Brazilian company director (born 1976)

Frederico Trajano Inácio Rodrigues (Franca, March 25, 1976) is the CEO of Brazilian retail company Magazine Luiza. Frederico is the son of company owner Luiza Trajano and was appointed CEO in 2016.

== Biography ==
Born in 1976, Frederico is the son of Luiza Trajano and the great nephew of company founder Luiza Trajano Donato. In 1998, Trajano graduated in business administration from Fundação Getúlio Vargas, in São Paulo.

After joining the company in 2001, Trajano sought to integrate the physical and digital stores, resulting in the company being one of the first Brazilian retailers to do so Between 2010 and 2015, Trajano held the position of Operations Director covering the areas of sales, marketing, logistics and technology.

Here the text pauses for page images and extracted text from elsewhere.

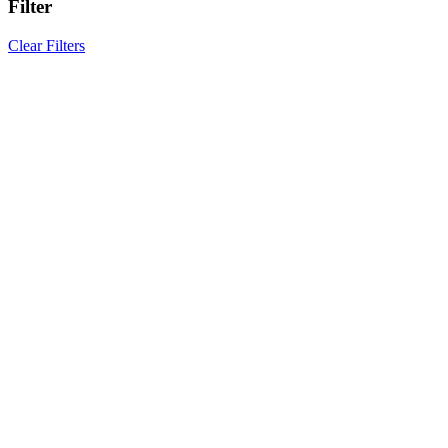
Filter
Clear Filters
Results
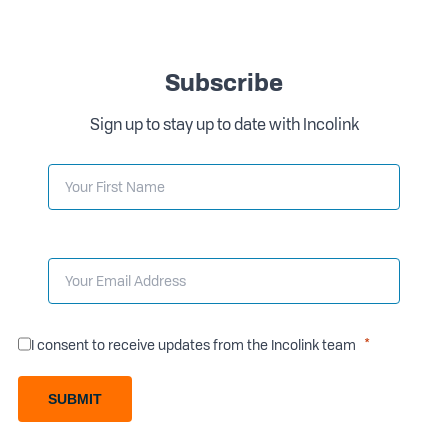
Subscribe
Sign up to stay up to date with Incolink
I consent to receive updates from the Incolink team
SUBMIT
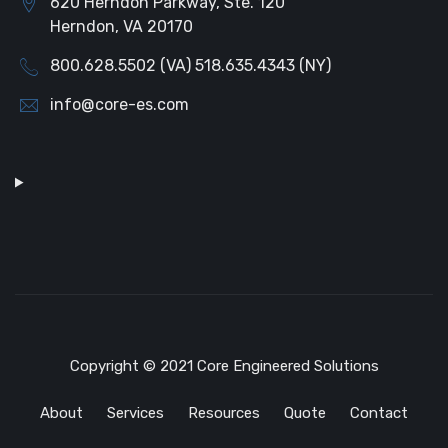
620 Herndon Parkway, Ste. 120
Herndon, VA 20170
800.628.5502 (VA) 518.635.4343 (NY)
info@core-es.com
Copyright © 2021 Core Engineered Solutions
About
Services
Resources
Quote
Contact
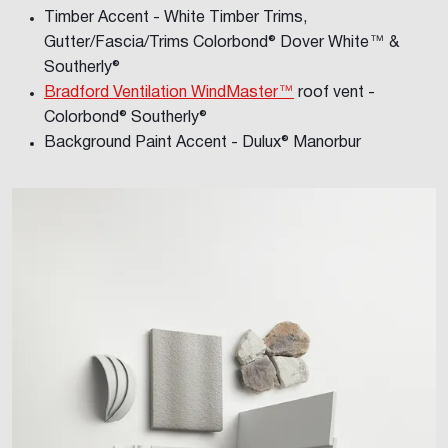
Timber Accent - White Timber Trims,
Gutter/Fascia/Trims Colorbond® Dover White™ &
Southerly®
Bradford Ventilation WindMaster™
roof vent -
Colorbond® Southerly®
Background Paint Accent - Dulux® Manorbur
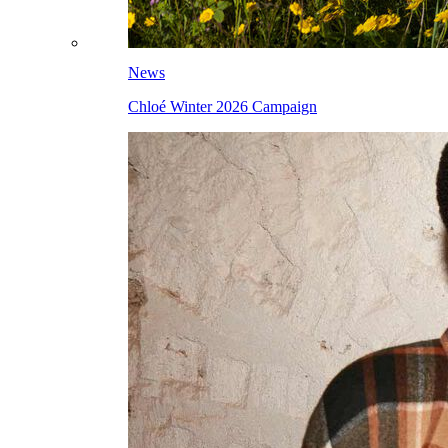
News
Chloé Winter 2026 Campaign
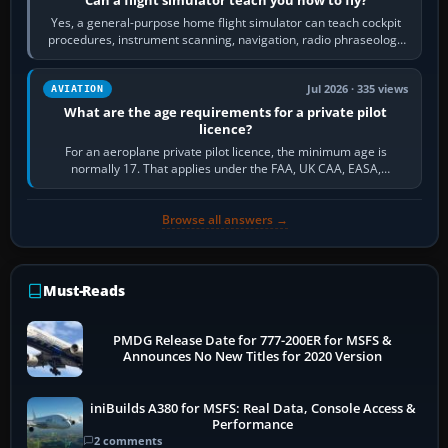
Yes, a general-purpose home flight simulator can teach cockpit
procedures, instrument scanning, navigation, radio phraseology
and the sequence of…
Jul 2026 · 335 views
AVIATION
What are the age requirements for a private pilot
licence?
For an aeroplane private pilot licence, the minimum age is
normally 17. That applies under the FAA, UK CAA, EASA,
Transport Canada, CASA in Australia…
Browse all answers →
Must-Reads
PMDG Release Date for 777-200ER for MSFS &
Announces No New Titles for 2020 Version
iniBuilds A380 for MSFS: Real Data, Console Access &
Performance
2 comments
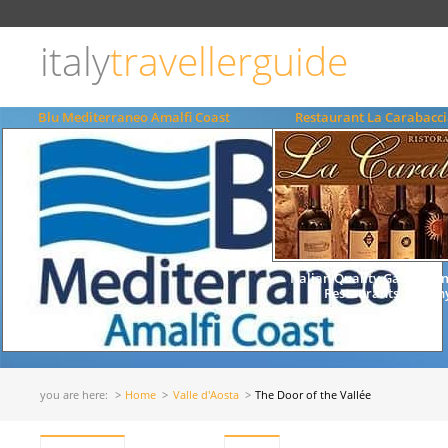
Choose
language
italy
travellerguide
ITALIANO
ENGLISH
Blu Mediterraneo Amalfi Coast
Restaurant La Carabacci
Italian Quality Gastrono
Restaurants Tuscany
you are here:
Home
Valle d'Aosta
The Door of the Vallée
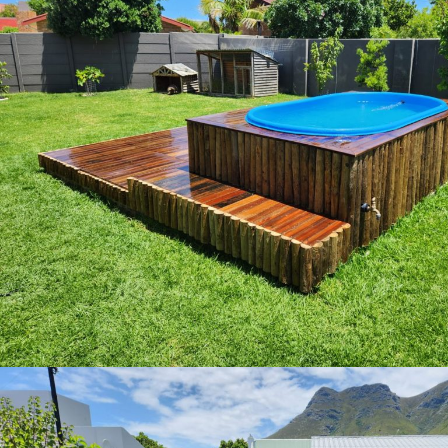
img 20230110 wa0031 copy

In 2014, Trajano began to be prepared by the company's executive president at the time, Marcelo Silva, for his succession in controlling Magazine Luiza. From January 2016 to September 2017, the market value of the company increased from BRL 392 million to BRL 13.2 billion. In 2017, he received a Leader of Brazil award from LIDE – Grupo de Líderes Businesse.

In 2018, he was included amongst the 16 category winners in the GQ Brasil magazine Man of the Year edition. Also in 2018, he was named one of 23 category winners in the O Valor newspaper's Executivo de Valor 2018 awards. In 2020, Trajano won the Management and Operations category in the E-Commerce Brazil Awards.

In April 2021, Trajano purchased a 25% share of news website Poder360.